▸ **Task goal**
Reproduce without alteration the lines running from the start of the entries through the line containing "genus: Nectarinia", with both of those end lines included.
──────── Dataset records ────────
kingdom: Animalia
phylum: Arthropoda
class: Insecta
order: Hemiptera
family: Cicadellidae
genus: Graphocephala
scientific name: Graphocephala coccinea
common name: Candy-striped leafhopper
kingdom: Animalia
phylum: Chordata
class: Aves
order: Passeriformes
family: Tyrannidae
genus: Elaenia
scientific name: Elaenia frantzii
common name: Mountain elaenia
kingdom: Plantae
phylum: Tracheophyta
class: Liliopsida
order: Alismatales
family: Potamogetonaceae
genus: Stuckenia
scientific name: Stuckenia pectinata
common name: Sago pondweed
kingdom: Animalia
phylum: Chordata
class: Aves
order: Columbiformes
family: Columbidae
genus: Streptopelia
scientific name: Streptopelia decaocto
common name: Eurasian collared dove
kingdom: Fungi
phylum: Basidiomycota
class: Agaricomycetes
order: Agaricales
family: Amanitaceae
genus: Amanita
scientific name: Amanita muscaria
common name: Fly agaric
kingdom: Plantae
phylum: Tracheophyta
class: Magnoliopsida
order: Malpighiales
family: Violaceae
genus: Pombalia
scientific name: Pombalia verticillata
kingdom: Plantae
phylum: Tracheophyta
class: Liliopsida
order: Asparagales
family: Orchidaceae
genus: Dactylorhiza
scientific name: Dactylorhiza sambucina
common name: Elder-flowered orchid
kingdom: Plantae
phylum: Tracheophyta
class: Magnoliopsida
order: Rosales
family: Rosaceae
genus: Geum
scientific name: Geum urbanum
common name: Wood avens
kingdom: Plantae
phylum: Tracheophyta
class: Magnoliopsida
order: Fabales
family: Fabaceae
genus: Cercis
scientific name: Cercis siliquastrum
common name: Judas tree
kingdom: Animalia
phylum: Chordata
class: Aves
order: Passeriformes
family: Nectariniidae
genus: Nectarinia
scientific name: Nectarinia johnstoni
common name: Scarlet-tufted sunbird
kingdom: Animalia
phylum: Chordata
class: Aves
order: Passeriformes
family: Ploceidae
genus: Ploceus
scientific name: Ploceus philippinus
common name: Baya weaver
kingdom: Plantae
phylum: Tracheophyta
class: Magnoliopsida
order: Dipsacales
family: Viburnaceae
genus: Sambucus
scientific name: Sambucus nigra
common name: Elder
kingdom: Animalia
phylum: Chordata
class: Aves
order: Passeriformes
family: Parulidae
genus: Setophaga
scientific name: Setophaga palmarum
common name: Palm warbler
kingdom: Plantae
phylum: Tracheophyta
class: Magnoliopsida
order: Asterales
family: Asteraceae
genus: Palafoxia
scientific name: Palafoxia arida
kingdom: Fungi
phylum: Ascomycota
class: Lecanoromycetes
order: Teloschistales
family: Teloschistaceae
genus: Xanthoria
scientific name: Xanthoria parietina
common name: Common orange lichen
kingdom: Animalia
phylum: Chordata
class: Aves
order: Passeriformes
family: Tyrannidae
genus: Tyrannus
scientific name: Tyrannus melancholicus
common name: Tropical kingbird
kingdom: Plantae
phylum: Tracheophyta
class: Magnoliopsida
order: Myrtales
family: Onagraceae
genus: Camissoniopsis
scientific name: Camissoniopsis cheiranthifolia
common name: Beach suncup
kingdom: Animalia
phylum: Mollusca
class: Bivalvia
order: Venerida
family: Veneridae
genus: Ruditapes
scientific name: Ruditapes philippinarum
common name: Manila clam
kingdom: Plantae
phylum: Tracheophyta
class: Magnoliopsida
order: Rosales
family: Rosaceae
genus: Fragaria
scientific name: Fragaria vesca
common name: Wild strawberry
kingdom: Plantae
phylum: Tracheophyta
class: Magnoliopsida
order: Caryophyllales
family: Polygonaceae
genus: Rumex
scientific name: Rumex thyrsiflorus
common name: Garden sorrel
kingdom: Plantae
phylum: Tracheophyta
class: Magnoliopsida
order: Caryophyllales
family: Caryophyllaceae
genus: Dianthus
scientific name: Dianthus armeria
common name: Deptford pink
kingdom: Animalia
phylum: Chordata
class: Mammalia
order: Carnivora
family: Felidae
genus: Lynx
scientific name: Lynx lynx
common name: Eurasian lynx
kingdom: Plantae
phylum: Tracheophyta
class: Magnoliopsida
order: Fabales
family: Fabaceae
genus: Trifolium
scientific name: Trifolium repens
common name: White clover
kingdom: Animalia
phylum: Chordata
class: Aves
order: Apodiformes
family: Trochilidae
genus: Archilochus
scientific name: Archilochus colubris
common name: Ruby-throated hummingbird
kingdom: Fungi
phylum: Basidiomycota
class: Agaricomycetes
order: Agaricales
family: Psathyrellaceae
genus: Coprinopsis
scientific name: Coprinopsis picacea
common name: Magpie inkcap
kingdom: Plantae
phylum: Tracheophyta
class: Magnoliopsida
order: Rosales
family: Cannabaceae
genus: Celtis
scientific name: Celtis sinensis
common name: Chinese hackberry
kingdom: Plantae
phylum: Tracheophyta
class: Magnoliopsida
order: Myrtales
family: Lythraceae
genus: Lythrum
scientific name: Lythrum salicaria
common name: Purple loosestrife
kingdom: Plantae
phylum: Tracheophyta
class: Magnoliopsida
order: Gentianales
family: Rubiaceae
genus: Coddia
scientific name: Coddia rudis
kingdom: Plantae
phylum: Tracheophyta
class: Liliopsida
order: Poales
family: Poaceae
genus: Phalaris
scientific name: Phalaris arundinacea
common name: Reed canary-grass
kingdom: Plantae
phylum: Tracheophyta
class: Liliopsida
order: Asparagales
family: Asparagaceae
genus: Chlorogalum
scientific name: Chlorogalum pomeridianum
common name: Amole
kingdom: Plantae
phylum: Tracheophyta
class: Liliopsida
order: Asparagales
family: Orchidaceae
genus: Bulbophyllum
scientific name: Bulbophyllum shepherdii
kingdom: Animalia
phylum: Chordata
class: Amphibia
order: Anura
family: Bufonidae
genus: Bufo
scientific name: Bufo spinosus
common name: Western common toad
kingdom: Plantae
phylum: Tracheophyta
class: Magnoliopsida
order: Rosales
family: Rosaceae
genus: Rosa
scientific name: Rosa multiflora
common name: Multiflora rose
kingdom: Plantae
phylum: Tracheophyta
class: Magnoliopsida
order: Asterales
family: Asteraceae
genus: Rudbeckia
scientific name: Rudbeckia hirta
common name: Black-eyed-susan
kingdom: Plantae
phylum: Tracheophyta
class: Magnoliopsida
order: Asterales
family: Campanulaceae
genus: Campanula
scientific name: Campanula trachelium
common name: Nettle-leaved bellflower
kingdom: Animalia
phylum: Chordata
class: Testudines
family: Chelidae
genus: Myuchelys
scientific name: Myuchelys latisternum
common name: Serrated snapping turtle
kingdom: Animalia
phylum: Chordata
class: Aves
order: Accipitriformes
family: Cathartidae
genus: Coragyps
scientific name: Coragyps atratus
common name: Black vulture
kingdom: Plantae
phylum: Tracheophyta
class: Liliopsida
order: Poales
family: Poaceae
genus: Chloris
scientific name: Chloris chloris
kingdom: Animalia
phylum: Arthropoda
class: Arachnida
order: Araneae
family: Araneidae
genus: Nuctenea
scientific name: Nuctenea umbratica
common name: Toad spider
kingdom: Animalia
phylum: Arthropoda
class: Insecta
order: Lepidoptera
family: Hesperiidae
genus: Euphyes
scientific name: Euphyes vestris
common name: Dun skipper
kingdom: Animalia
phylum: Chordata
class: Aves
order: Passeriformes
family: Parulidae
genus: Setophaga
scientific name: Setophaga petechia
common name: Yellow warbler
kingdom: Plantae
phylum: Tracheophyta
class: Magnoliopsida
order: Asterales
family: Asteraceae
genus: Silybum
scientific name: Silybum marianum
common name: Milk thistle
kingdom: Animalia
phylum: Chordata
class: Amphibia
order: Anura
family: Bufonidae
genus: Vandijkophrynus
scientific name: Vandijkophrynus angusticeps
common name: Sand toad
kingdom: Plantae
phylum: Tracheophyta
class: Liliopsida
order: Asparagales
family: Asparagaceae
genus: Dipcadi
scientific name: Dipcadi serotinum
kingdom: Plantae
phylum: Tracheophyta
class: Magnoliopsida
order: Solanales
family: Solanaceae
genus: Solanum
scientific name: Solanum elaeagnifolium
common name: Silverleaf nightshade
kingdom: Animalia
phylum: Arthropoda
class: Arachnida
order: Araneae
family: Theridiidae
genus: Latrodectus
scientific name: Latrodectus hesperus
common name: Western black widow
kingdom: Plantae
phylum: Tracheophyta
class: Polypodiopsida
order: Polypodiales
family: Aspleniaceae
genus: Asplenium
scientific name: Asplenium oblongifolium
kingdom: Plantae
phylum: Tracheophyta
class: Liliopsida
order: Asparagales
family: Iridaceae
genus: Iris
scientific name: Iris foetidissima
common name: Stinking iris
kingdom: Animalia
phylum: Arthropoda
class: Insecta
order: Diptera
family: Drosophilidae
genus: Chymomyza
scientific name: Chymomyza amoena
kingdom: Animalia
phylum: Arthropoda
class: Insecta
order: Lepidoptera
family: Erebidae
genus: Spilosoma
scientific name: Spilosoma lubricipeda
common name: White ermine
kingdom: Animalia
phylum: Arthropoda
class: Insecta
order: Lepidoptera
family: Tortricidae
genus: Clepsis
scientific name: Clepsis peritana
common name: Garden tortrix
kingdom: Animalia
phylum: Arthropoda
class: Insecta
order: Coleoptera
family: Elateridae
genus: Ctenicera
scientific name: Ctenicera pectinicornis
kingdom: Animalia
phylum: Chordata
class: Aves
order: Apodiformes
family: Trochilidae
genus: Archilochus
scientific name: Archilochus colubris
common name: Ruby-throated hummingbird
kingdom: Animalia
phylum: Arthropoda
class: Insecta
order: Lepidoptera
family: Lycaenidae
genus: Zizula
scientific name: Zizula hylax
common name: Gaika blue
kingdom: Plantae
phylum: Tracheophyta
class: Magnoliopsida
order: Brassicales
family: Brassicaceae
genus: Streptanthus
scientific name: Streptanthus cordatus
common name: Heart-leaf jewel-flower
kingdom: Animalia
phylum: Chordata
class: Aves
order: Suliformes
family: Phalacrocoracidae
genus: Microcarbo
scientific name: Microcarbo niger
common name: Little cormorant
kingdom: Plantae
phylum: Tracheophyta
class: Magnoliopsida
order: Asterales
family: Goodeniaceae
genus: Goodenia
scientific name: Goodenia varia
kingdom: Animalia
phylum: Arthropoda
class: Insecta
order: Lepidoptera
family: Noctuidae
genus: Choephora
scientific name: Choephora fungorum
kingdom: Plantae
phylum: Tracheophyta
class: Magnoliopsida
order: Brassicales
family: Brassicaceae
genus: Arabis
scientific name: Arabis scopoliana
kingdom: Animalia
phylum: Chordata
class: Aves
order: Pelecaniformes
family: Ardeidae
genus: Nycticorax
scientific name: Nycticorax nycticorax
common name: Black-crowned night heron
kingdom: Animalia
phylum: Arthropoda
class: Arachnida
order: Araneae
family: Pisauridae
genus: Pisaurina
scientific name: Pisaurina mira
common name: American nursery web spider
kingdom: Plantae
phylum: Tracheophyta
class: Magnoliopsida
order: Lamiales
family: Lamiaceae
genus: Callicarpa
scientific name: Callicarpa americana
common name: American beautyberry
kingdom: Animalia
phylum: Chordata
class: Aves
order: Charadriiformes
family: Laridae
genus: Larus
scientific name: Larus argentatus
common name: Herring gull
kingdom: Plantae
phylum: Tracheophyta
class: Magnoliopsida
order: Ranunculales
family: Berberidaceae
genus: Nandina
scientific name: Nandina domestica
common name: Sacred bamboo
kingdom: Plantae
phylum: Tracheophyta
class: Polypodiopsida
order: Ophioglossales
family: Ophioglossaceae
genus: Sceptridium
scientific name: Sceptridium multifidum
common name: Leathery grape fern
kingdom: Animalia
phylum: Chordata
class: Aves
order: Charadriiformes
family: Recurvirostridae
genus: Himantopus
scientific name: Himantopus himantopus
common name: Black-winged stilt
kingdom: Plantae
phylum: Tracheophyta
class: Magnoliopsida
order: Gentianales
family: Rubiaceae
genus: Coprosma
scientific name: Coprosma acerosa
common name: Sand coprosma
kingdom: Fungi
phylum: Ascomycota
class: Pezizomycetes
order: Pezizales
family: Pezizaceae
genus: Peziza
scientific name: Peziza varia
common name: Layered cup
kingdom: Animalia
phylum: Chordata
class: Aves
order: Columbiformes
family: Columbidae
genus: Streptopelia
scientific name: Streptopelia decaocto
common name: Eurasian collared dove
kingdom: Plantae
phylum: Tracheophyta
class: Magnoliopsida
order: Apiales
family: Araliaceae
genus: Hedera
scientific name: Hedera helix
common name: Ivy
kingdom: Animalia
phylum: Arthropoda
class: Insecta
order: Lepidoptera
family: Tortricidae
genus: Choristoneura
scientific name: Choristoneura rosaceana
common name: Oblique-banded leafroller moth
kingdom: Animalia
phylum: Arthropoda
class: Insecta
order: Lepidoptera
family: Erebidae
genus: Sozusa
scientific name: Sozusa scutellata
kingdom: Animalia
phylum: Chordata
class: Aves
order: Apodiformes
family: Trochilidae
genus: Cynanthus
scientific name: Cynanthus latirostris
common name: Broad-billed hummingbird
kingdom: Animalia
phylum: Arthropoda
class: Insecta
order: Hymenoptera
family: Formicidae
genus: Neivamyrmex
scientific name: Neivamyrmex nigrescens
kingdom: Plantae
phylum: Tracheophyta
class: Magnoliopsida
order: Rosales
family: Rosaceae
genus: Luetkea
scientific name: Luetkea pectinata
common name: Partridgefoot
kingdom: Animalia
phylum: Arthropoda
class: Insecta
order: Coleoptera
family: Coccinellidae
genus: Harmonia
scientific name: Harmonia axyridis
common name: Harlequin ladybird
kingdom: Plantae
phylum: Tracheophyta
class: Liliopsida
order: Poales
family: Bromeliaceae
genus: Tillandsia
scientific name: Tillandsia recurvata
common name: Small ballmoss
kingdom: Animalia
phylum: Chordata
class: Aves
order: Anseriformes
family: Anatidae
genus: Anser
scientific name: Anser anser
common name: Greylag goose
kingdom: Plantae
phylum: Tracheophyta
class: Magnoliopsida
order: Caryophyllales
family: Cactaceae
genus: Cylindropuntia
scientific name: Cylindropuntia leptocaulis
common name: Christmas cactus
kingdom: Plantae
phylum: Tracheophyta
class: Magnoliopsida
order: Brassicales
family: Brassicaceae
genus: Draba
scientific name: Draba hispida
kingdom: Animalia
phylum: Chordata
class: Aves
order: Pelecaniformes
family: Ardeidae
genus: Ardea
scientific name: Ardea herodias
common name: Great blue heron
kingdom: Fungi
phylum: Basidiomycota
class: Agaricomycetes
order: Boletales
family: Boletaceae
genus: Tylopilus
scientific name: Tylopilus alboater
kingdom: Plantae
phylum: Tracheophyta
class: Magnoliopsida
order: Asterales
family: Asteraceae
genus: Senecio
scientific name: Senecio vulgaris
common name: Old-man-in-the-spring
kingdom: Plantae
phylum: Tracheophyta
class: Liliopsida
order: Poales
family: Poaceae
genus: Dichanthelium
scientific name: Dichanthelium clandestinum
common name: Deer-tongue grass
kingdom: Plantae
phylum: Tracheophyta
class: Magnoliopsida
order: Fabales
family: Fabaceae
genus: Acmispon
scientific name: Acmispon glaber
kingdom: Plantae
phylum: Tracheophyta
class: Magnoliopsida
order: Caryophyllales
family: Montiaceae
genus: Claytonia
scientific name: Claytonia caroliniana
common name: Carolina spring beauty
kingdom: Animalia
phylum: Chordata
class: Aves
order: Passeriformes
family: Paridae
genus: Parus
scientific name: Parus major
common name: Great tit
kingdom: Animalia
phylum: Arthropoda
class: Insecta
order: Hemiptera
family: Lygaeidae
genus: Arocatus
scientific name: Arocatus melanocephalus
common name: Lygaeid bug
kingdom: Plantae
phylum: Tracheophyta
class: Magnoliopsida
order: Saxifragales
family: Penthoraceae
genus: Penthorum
────────
▸ **The answer**
kingdom: Animalia
phylum: Arthropoda
class: Insecta
order: Hemiptera
family: Cicadellidae
genus: Graphocephala
scientific name: Graphocephala coccinea
common name: Candy-striped leafhopper
kingdom: Animalia
phylum: Chordata
class: Aves
order: Passeriformes
family: Tyrannidae
genus: Elaenia
scientific name: Elaenia frantzii
common name: Mountain elaenia
kingdom: Plantae
phylum: Tracheophyta
class: Liliopsida
order: Alismatales
family: Potamogetonaceae
genus: Stuckenia
scientific name: Stuckenia pectinata
common name: Sago pondweed
kingdom: Animalia
phylum: Chordata
class: Aves
order: Columbiformes
family: Columbidae
genus: Streptopelia
scientific name: Streptopelia decaocto
common name: Eurasian collared dove
kingdom: Fungi
phylum: Basidiomycota
class: Agaricomycetes
order: Agaricales
family: Amanitaceae
genus: Amanita
scientific name: Amanita muscaria
common name: Fly agaric
kingdom: Plantae
phylum: Tracheophyta
class: Magnoliopsida
order: Malpighiales
family: Violaceae
genus: Pombalia
scientific name: Pombalia verticillata
kingdom: Plantae
phylum: Tracheophyta
class: Liliopsida
order: Asparagales
family: Orchidaceae
genus: Dactylorhiza
scientific name: Dactylorhiza sambucina
common name: Elder-flowered orchid
kingdom: Plantae
phylum: Tracheophyta
class: Magnoliopsida
order: Rosales
family: Rosaceae
genus: Geum
scientific name: Geum urbanum
common name: Wood avens
kingdom: Plantae
phylum: Tracheophyta
class: Magnoliopsida
order: Fabales
family: Fabaceae
genus: Cercis
scientific name: Cercis siliquastrum
common name: Judas tree
kingdom: Animalia
phylum: Chordata
class: Aves
order: Passeriformes
family: Nectariniidae
genus: Nectarinia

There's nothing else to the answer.